Records shown:

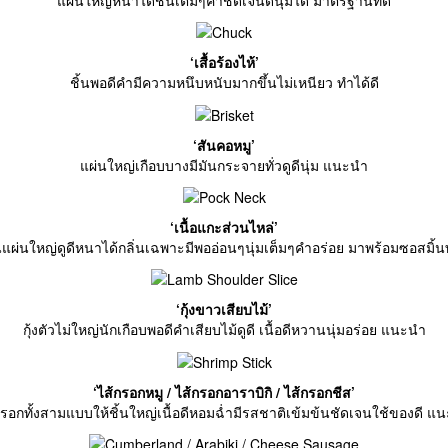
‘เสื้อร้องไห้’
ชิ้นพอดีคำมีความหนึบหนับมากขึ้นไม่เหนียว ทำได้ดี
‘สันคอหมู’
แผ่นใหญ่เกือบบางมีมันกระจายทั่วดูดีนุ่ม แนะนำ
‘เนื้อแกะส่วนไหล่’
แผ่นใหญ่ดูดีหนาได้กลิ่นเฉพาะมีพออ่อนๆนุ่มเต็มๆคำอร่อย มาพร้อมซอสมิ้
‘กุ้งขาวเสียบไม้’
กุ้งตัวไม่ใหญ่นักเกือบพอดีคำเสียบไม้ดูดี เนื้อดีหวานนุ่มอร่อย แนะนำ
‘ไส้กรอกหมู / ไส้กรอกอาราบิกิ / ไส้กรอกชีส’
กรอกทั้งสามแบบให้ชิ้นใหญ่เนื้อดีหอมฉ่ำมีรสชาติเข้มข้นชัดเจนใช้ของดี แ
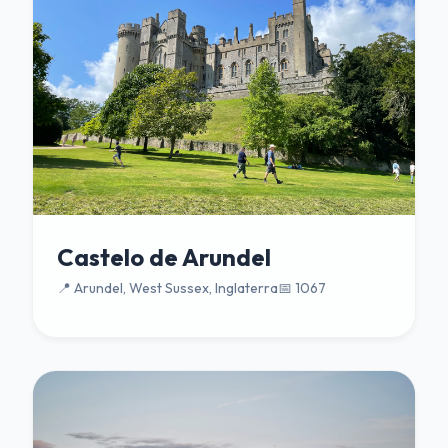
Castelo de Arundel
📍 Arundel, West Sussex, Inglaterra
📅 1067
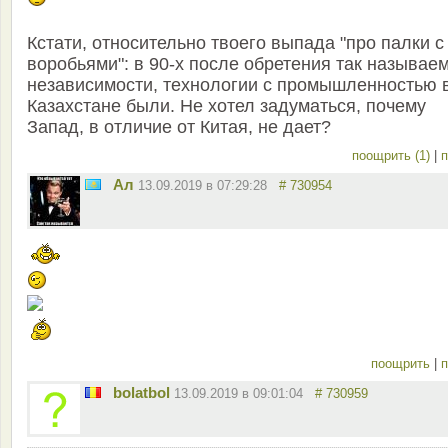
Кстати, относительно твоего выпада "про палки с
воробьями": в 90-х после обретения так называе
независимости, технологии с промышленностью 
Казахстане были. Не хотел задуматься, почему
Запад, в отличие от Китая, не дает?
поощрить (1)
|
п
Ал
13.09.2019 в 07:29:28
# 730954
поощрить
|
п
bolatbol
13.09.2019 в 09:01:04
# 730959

Task description: Lines that hold the word "แนะนำ" are the ones to copy from the entries above.

Solution for this exercise:
แผ่นใหญ่เกือบบางมีมันกระจายทั่วดูดีนุ่ม แนะนำ
กุ้งตัวไม่ใหญ่นักเกือบพอดีคำเสียบไม้ดูดี เนื้อดีหวานนุ่มอร่อย แนะนำ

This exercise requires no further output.